**Reading text**
= = = = =

To an adherent of Counter-Enlightenment, the revolution is rather like a fire made by children who decided to play with matches while the grown-ups were away. This is the view of history and man that emerges from Considerations on France by Joseph de Maistre, one of the seminal works of the Counter-Enlightenment. The basis of this trend, however, is not the recognition of the weakness and immaturity of individual human reason, but the conviction that a people or even the whole of mankind should submit to some external authority of a historical age that is different from that of the modern man. The simplest and yet very rare form of Counter-Enlightenment would recognize one’s own people as being at a low stage of development and therefore not deserving to be independent from more enlightened and cultured nations – i.e., a kind of interiorization of “colonial consciousness” by the peoples deprived of political subjectivity. Admittedly, such “colonial” Counter-Enlightenment is a very rare phenomenon. In Russia, it is associated not so much with a particular author, as with the character in The Brothers Karamazov who argues that a “stupid” nation should submit to a “clever” one.

Pyotr Chaadayev as the Classic of Russian Counter-Enlightenment

Meanwhile in Europe and in Russia, the 19th century saw many intellectual attempts to find in political reality an external authority – an institution of a different historical “age” than the mass of the population that should follow its recommendations. First and foremost, of course, was the Pope, in whom de Maistre found a possible center of the Western civilization and whose undermining during the Reformation triggered a spate of revolutions. If we turn to Russian philosophical thought, we see that the logic of Counter-Enlightenment, if not de Maistre’s actual political project, was very well received there. The first name that springs to mind is of course Pyotr Chaadayev, an avowed follower, if not an epigone, of de Maistre. His Philosophical Letters were probably the most outstanding monument of Russian Counter-Enlightenment, or at least its starting point.

Chaadayev’s central thesis is the need to maintain within the European cultural space unconditional trust in some external institution that translates the Christian ideal into social reality. For the West, such an institution was the Pontiff, and for Russia – the Tsar. To this day Chaadayev is mistakenly considered to be the patriarch of Russian liberalism and even a representative of Russian Enlightenment, whereas in reality, it was in his works that Counter-Enlightenment ideas were described in the most systematic way in Russian literature. Chaadayev considered the propagation of Counter-Enlightenment to be Russia’s historical mission: in the 1840s, he argued that Russia should help bring Europe, smitten by the Reformation, back to the ideals of the Middle Ages – i.e., put the peoples under a supreme spiritual adviser again. According to Chaadayev, the model of such power was the theocratic rule of Moses, who led his people to the Promised Land for 40 years not expecting the Jews to understand the significance of this passage.

= = = = =

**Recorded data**
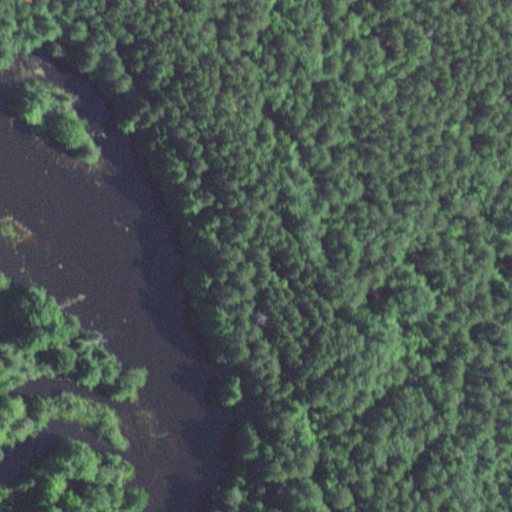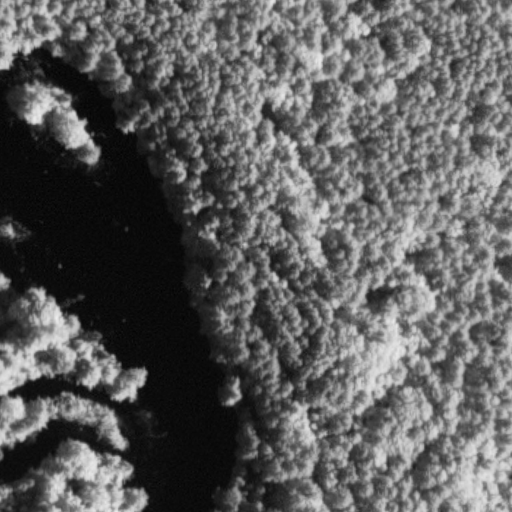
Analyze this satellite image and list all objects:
road: (303, 193)
road: (199, 221)
road: (499, 499)
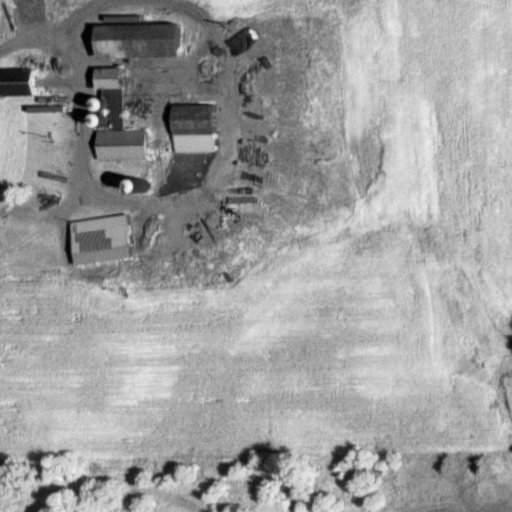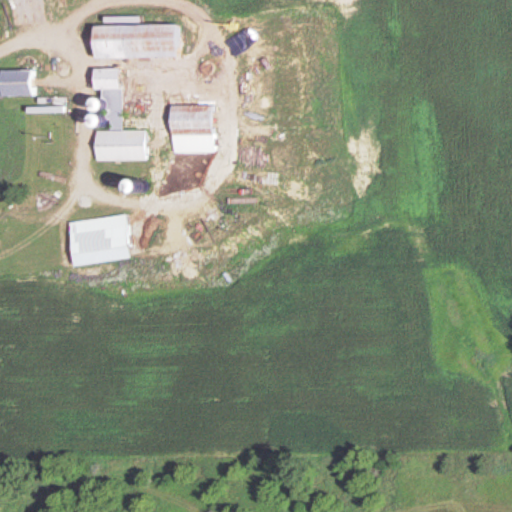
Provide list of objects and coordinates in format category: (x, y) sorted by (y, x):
building: (152, 41)
building: (23, 83)
building: (127, 123)
road: (92, 124)
building: (207, 129)
building: (110, 234)
building: (9, 245)
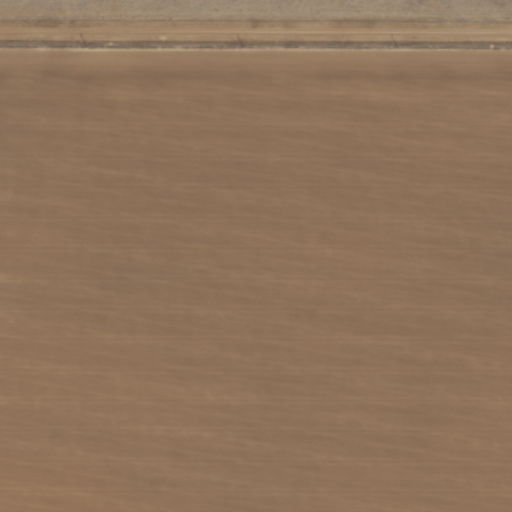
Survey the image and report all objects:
road: (256, 32)
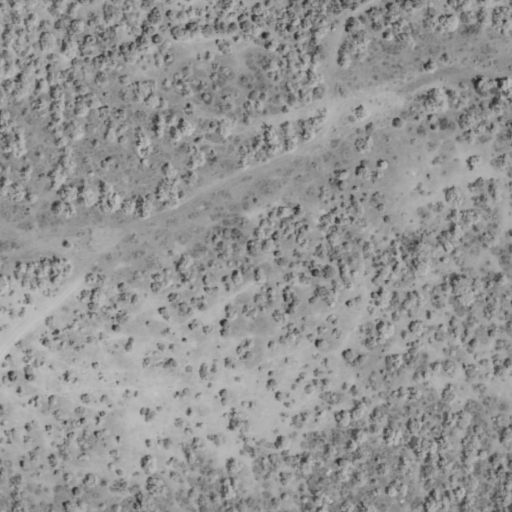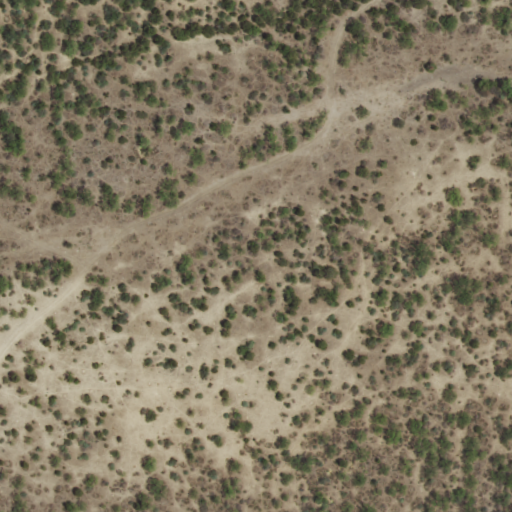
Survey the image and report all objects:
road: (211, 189)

= = = = =

**Given task 1**
Translate this sentence from the Counter-Enlightenment text into Spanish: "For the West, such an institution was the Pontiff, and for Russia – the Tsar."
**Given task 2**
Please decide whether each statement agrees with the Counter-Enlightenment text, answering yes or no and quoting the deciding words. (a) Chaadayev is presented as a follower of de Maistre. (b) "Colonial" Counter-Enlightenment is described as a common phenomenon. (c) Chaadayev wanted Russia to lead Europe toward the Reformation.
**Given task 3**
According to the Counter-Enlightenment text, whose rule did Chaadayev take as the model of such power?
The records have no connection to the text.

**Expected answer 1**
Para Occidente, tal institución era el Pontífice, y para Rusia, el Zar.

**Expected answer 2**
(a) Yes: "an avowed follower, if not an epigone, of de Maistre"
(b) No: "such “colonial” Counter-Enlightenment is a very rare phenomenon"
(c) No: "Russia should help bring Europe, smitten by the Reformation, back to the ideals of the Middle Ages"

**Expected answer 3**
The theocratic rule of Moses.